Description of the video:
[Audio: Soft upbeat music begins playing. Liana Apostolova starts talking. Video: Footage of Goodman Hall is shown. Text reading "Goodman Hall, IU School of Medicine" plays. Liana Apostolova is shown talking in an office. Animation reading "Liana Apostolova, Distinguished Professor, Indiana University School of Medicine" plays.
Alzheimer's is the most common neurodegenerative disease of the brain. And by neurodegenerative, we mean a disease that occurs later in life. There are some unfortunate individuals who are younger, sometimes as young as 30 and 40, who can acquire Alzheimer's disease. My name is Liana Apostolova.

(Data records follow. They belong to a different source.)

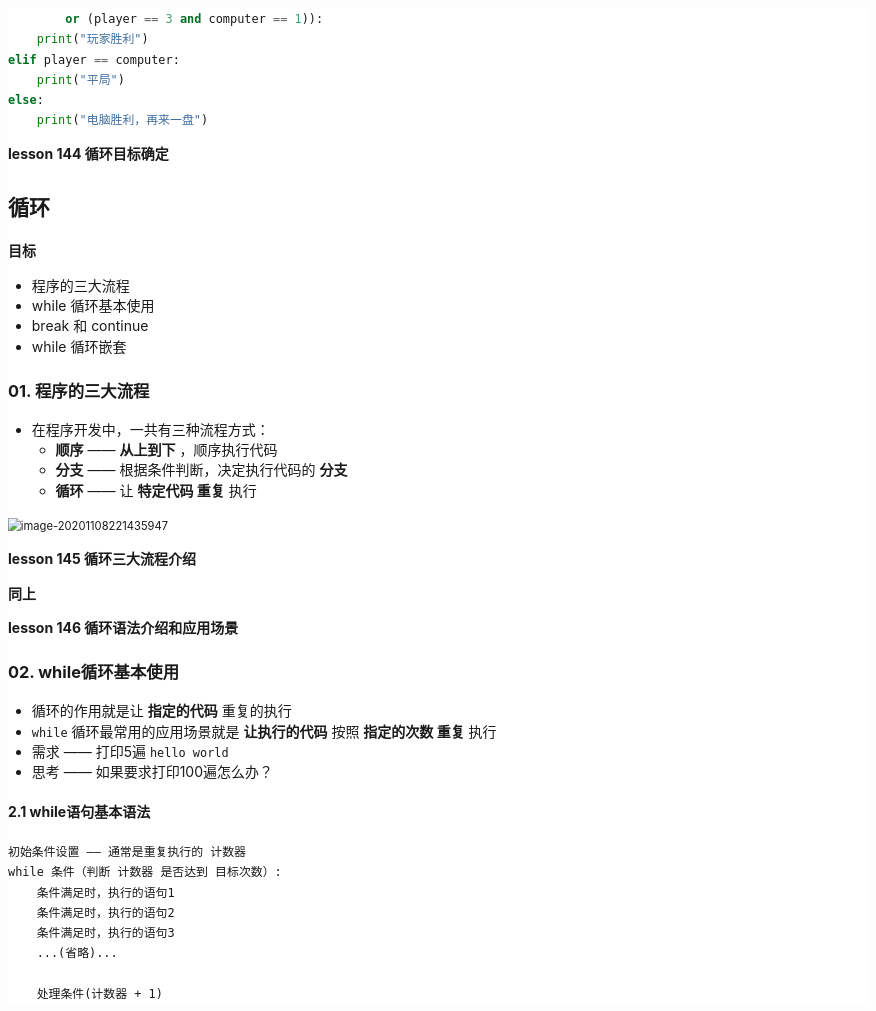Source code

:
 ```python
        or (player == 3 and computer == 1)):
    print("玩家胜利")
elif player == computer:
    print("平局")
else:
    print("电脑胜利，再来一盘")
```



**lesson 144 循环目标确定**

## 循环

**目标**

* 程序的三大流程
* while 循环基本使用
* break 和 continue
* while 循环嵌套

### 01. 程序的三大流程

* 在程序开发中，一共有三种流程方式：
  * **顺序** —— **从上到下** ，顺序执行代码
  * **分支** —— 根据条件判断，决定执行代码的 **分支**
  * **循环** —— 让 **特定代码 重复** 执行

<img src="/Users/derek/Library/Application Support/typora-user-images/image-20201108221435947.png" alt="image-20201108221435947" style="zoom:80%;" />

**lesson 145 循环三大流程介绍**

**同上**

**lesson 146 循环语法介绍和应用场景**

### 02. while循环基本使用

* 循环的作用就是让 **指定的代码** 重复的执行
* `while` 循环最常用的应用场景就是 **让执行的代码** 按照 **指定的次数 重复** 执行
* 需求 —— 打印5遍 `hello world`
* 思考 —— 如果要求打印100遍怎么办？

#### 2.1 while语句基本语法

```
初始条件设置 —— 通常是重复执行的 计数器
while 条件（判断 计数器 是否达到 目标次数）:
	条件满足时，执行的语句1
	条件满足时，执行的语句2
	条件满足时，执行的语句3
	...(省略)...
	
	处理条件(计数器 + 1)
```
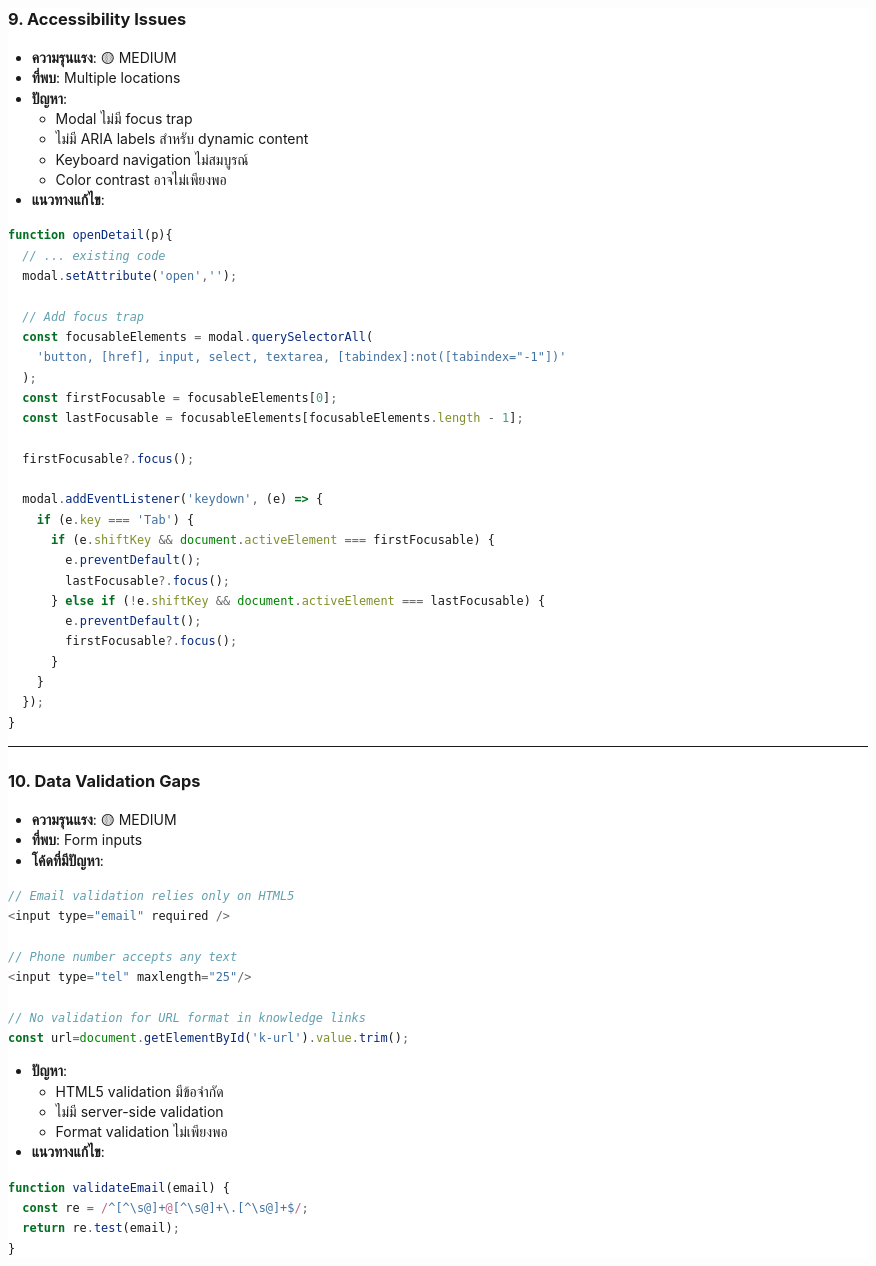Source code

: 
### 9. **Accessibility Issues**
- **ความรุนแรง**: 🟡 MEDIUM
- **ที่พบ**: Multiple locations
- **ปัญหา**:
  - Modal ไม่มี focus trap
  - ไม่มี ARIA labels สำหรับ dynamic content
  - Keyboard navigation ไม่สมบูรณ์
  - Color contrast อาจไม่เพียงพอ
- **แนวทางแก้ไข**:
```javascript
function openDetail(p){
  // ... existing code
  modal.setAttribute('open','');
  
  // Add focus trap
  const focusableElements = modal.querySelectorAll(
    'button, [href], input, select, textarea, [tabindex]:not([tabindex="-1"])'
  );
  const firstFocusable = focusableElements[0];
  const lastFocusable = focusableElements[focusableElements.length - 1];
  
  firstFocusable?.focus();
  
  modal.addEventListener('keydown', (e) => {
    if (e.key === 'Tab') {
      if (e.shiftKey && document.activeElement === firstFocusable) {
        e.preventDefault();
        lastFocusable?.focus();
      } else if (!e.shiftKey && document.activeElement === lastFocusable) {
        e.preventDefault();
        firstFocusable?.focus();
      }
    }
  });
}
```

---

### 10. **Data Validation Gaps**
- **ความรุนแรง**: 🟡 MEDIUM
- **ที่พบ**: Form inputs
- **โค้ดที่มีปัญหา**:
```javascript
// Email validation relies only on HTML5
<input type="email" required />

// Phone number accepts any text
<input type="tel" maxlength="25"/>

// No validation for URL format in knowledge links
const url=document.getElementById('k-url').value.trim();
```
- **ปัญหา**:
  - HTML5 validation มีข้อจำกัด
  - ไม่มี server-side validation
  - Format validation ไม่เพียงพอ
- **แนวทางแก้ไข**:
```javascript
function validateEmail(email) {
  const re = /^[^\s@]+@[^\s@]+\.[^\s@]+$/;
  return re.test(email);
}
```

I'm Distinguished Professor and the Barbara and Peer Baekgaard Professor of Alzheimer's Disease Research at the Indiana University School of Medicine.
[Video: Liana Apostolova is shown walking through an office. Animation with text reading "Personalized medicine" is shown. Footage of a Liana Apostolova talking to a patient is shown. Scientists collaborating in a lab is shown. Text reading "New genes, New mechanisms, New treatment targets" plays.
Our research program is going to expand to clinical trials in early-onset Alzheimer's disease over the next 5 to 10 years. It's going to lead us to the next stage of medicine, which is personalized medicine, where individuals will be treated with a combination of therapies for their specific variant of Alzheimer's disease. I study early-onset Alzheimer's disease because I know that this cohort of patients harbors secrets, secrets that we don't know about Alzheimer's, and a lot of those secrets are hidden in this unstudied population. Studying early-onset Alzheimer's disease will help us determine new genes, new mechanisms and new treatment targets.
[Audio: Soft upbeat music ends. Video: Text reading "Remove the stigma" and "Unearth the next cure for Alzheimer’s" is shown. Text reading "INDIANA UNIVERSITY RESEARCH research.impact.iu.edu" plays. Fades to black.]
We also want to remove the stigma from Alzheimer's disease in general, but especially so for these young individuals so that we can unearth the next cure for Alzheimer's disease.